**Your objective**
Every line below should come back exactly as written, though the pictures stay out.

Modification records
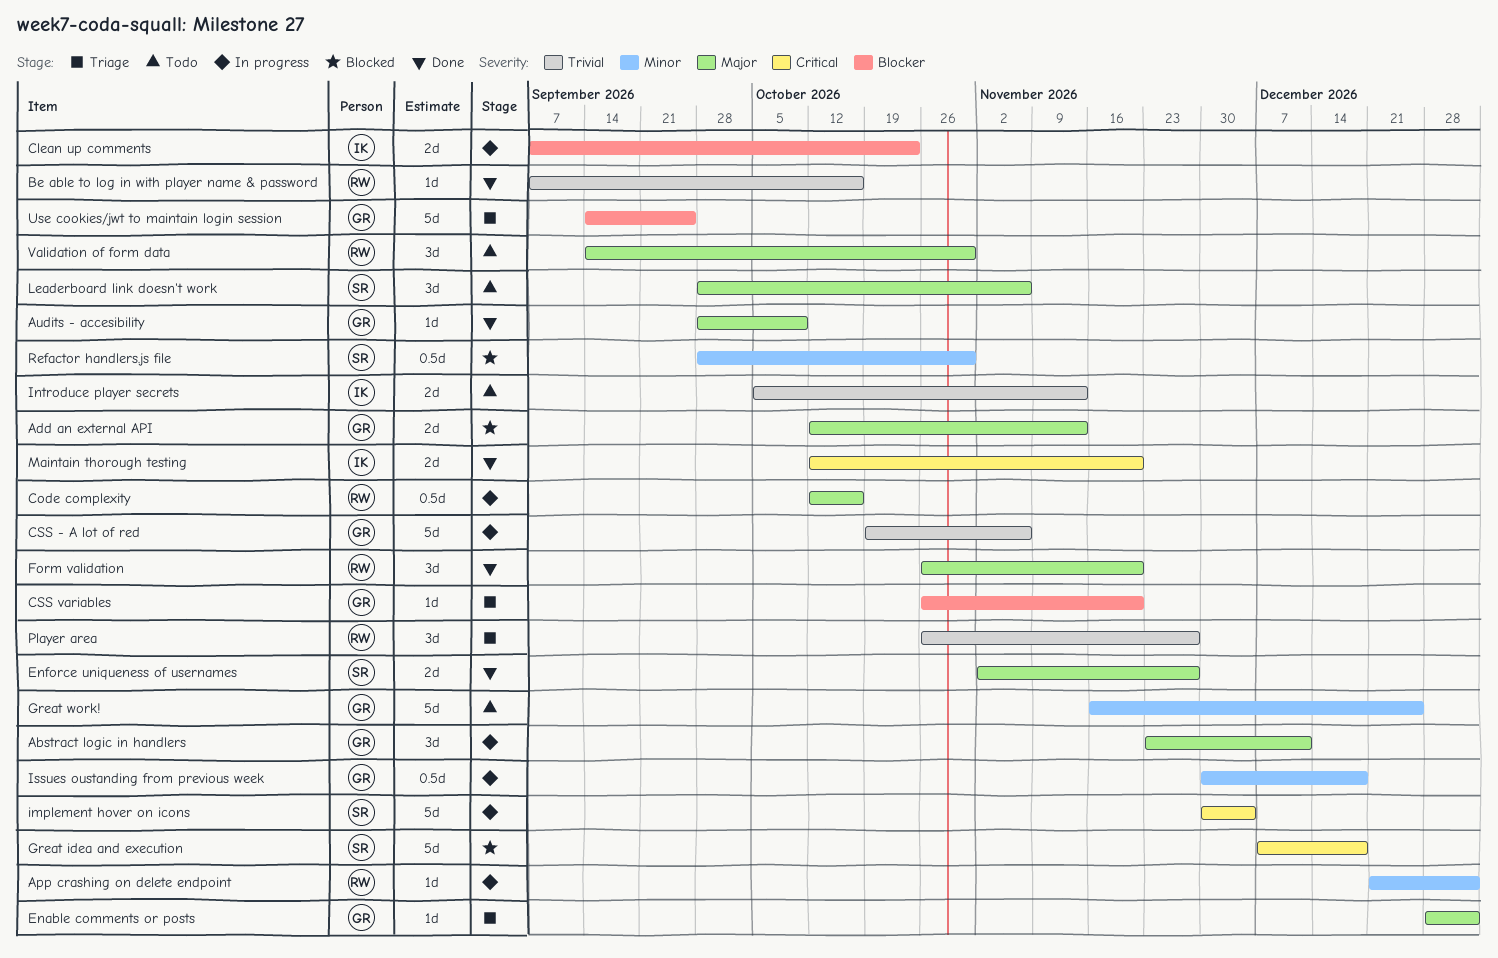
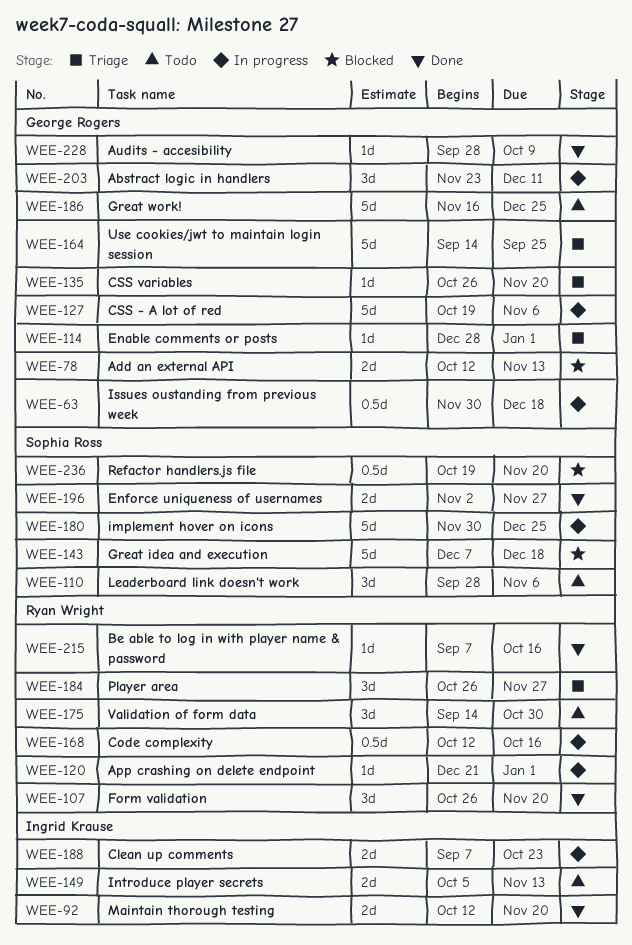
implement hover on icons, due: Dec 4 -> Dec 25
Refactor handlers.js file, start: Sep 28 -> Oct 19
Refactor handlers.js file, due: Oct 30 -> Nov 20

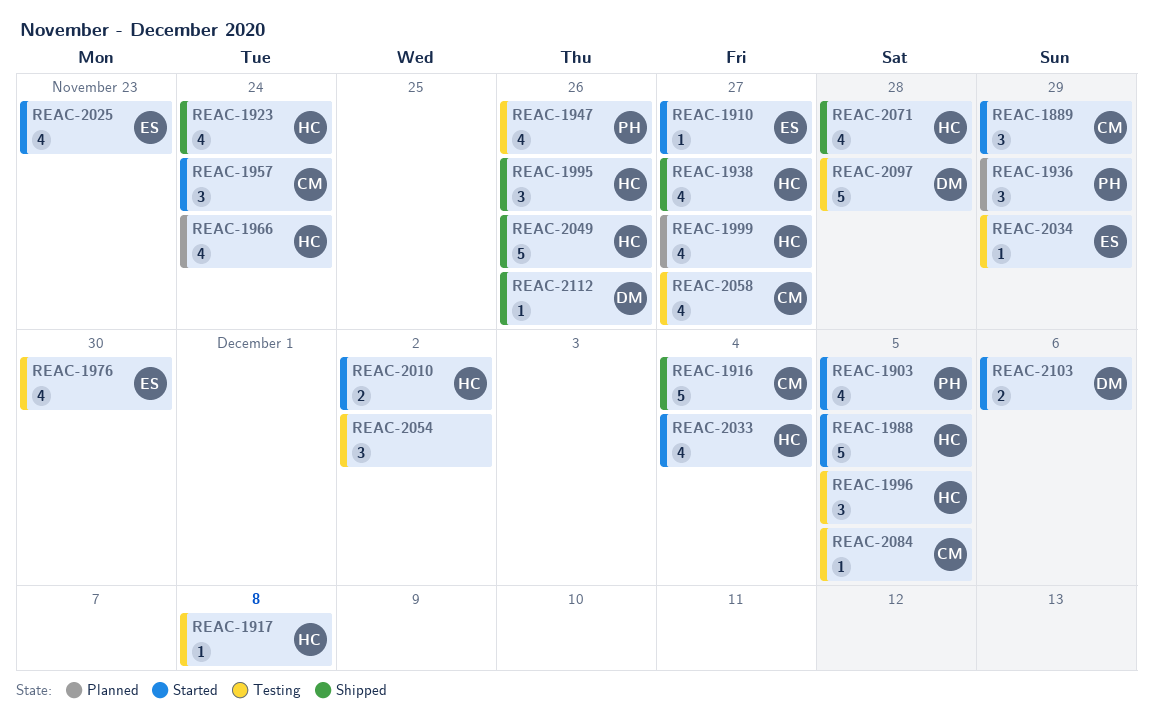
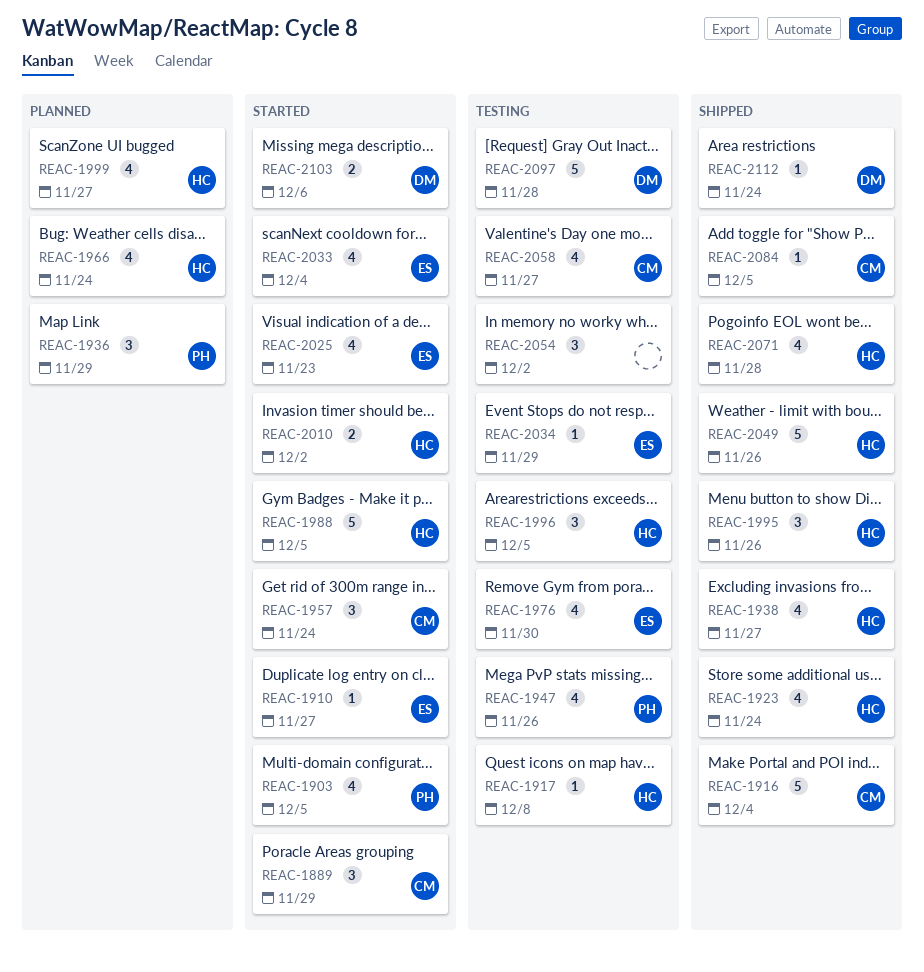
REAC-2033, owner: HC -> ES
REAC-2084, status: Testing -> Shipped
REAC-2112, due: Nov 26 -> Nov 24

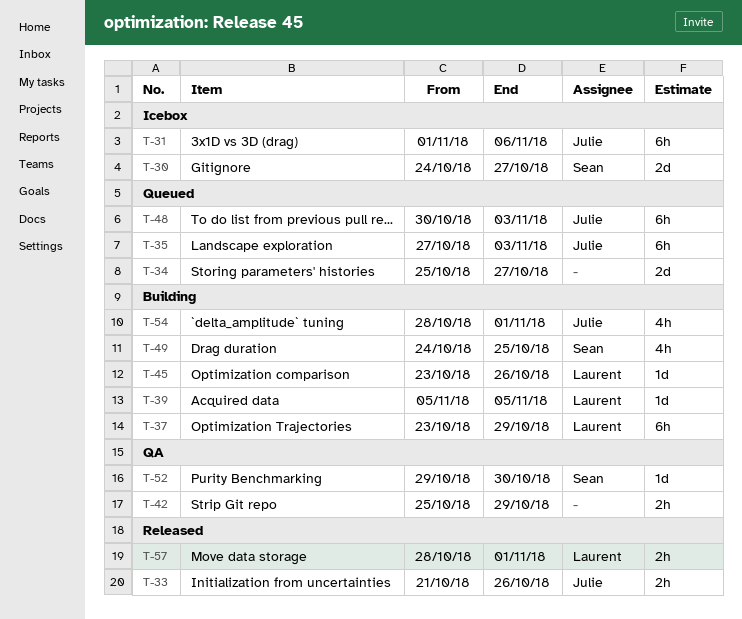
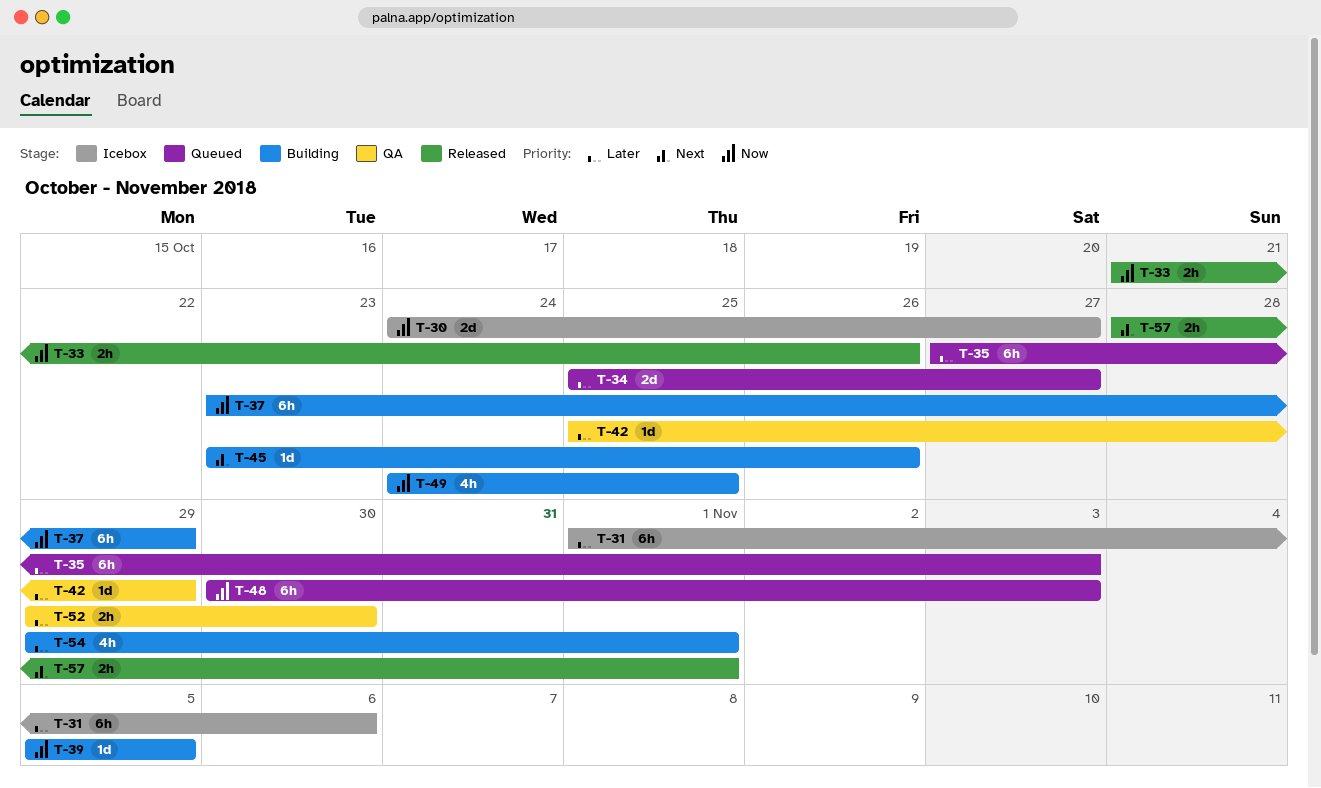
T-42, estimate: 2h -> 1d
T-52, estimate: 1d -> 2h
T-54, start: Oct 28 -> Oct 29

**Exercise result**
implement hover on icons, due: Dec 4 -> Dec 25
Refactor handlers.js file, start: Sep 28 -> Oct 19
Refactor handlers.js file, due: Oct 30 -> Nov 20

REAC-2033, owner: HC -> ES
REAC-2084, status: Testing -> Shipped
REAC-2112, due: Nov 26 -> Nov 24

T-42, estimate: 2h -> 1d
T-52, estimate: 1d -> 2h
T-54, start: Oct 28 -> Oct 29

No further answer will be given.